Like The X Files, Project UFO dealt with sightings of alleged interstellar travelers. That, however, is where the similarity ends. While X Files was pure sci-fi, and heavy on emotion, Project UFO was actually fact based, if somewhat loosely. The episodes were taken from the files of Operation Blue Book, the Air Force investigations of strange sightings in the sky. This was stopped in, I think, 1968.
As in real life, most of the sightings in the episodes were explained as earthly phenomena. But not all. I haven't seen it since it's original NBC run in the late '70s, but I do remember one episode that ended with a strange intelligent creature communicating with a little boy, explaining the creatures journey to Earth and telling the boy not to be frightened.
It was produced by Jack Webb's Mark VII Productions, adding an extra air of credibility, something The X Files lacked. I don't recall if it has aired since its original run, but it should. I think Sci-Fi could find room for it, and I believe there would be an audience for it, even though it was relatively short lived. A complete series DVD set might find a market too.

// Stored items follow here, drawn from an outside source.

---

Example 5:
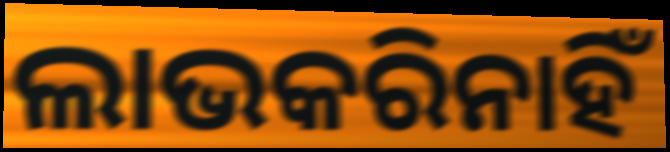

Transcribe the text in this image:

ଲାଭକରିନାହିଁ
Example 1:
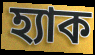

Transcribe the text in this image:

হ্যাক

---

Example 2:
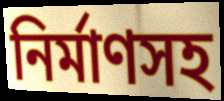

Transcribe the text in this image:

নির্মাণসহ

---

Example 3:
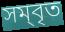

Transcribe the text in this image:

সম্‌বৃত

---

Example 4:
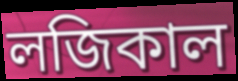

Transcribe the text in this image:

লজিকাল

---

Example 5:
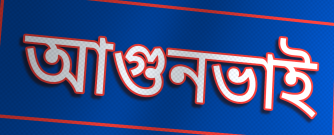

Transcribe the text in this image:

আগুনভাই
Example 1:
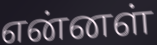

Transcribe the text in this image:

என்னள்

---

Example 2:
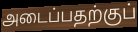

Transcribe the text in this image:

அடைப்பதற்குப்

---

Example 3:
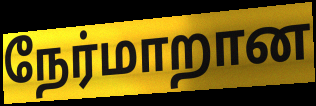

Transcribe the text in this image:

நேர்மாறான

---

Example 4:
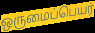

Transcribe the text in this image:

ஒருமைப்பெயர்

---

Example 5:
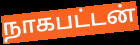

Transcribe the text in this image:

நாகபட்டன்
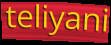
teliyani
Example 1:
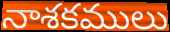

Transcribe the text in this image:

నాశకములు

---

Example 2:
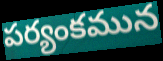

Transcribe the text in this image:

పర్యంకమున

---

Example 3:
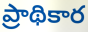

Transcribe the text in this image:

ప్రాథికార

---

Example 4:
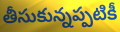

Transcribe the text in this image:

తీసుకున్నప్పటికీ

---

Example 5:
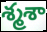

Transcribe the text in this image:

శ్మశా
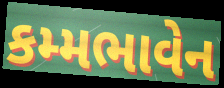
કમ્મભાવેન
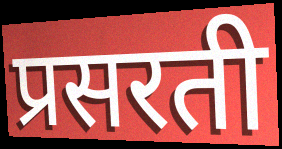
प्रसरती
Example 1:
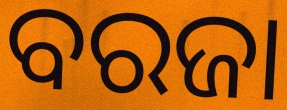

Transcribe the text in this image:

ବରଜା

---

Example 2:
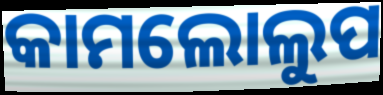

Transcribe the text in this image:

କାମଲୋଲୁପ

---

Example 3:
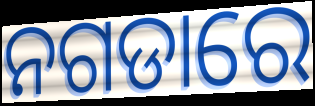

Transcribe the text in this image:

ନଗଡାରେ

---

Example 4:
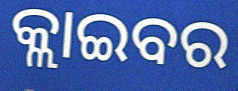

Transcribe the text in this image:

କ୍ଲାଇବର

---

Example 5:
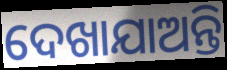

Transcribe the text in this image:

ଦେଖାଯାଅନ୍ତି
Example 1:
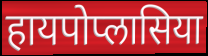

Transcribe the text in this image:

हायपोप्लासिया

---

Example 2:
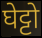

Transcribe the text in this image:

घेट्टो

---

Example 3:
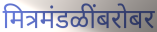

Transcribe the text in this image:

मित्रमंडळींबरोबर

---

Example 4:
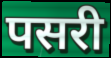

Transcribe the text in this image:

पसरी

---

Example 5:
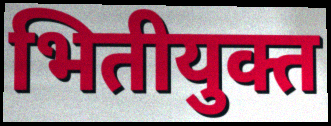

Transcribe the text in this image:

भितीयुक्त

In answer to reported UFO sightings, the United States Air Force began Project Blue Book, an investigation which attempted to determine whether or not these sightings were really extraterrestrial craft and, if so, whether or not they posed a thread to U.S. national security. Created by Dragnet Star Jack Webb, Project UFO was a sci-fi drama based upon the real life investigation and reportedly used the actual Project Bluebook files for story ideas.

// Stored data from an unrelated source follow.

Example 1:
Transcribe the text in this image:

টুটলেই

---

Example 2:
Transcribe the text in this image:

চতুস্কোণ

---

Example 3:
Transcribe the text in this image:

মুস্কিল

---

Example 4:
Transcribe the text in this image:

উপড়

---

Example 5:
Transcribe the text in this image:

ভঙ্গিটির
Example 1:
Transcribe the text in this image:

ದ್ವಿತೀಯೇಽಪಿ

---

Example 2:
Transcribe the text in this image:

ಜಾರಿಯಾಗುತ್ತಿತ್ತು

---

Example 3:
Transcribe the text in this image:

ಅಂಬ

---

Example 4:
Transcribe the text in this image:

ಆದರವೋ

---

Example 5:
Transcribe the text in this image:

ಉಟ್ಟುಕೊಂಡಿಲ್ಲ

I saw Project UFO as a kid and as I recall this show was a lot like some of the other shows Jack Webb was involved in, real to life and focused upon the less glamorous side of being an investigator. Although the sequences that showed the UFOs were well produced and featured great model work, the show's subject was the investigation, complete with dramatized interiews, scientific reasearch and the kind of real-life footwork that investigators do every day.
Of course the investigators would generally debunk the UFO in question as something other than an extra terrestrial craft, but often the final act would feature the same UFO in a different setting which would lead the viewer to question whether or not the investigator's determination were correct. Thus, Believers were allowed to continue believing and doubters were allowed to doubt.
This was an OK show, but like a lot of science fiction based shows in the 70s, it never really found a strong audience and did not last long. I think that might have found a following if cable TV had been commonplace when it was produced but back in the day two seasons was a pretty good run for a show like this.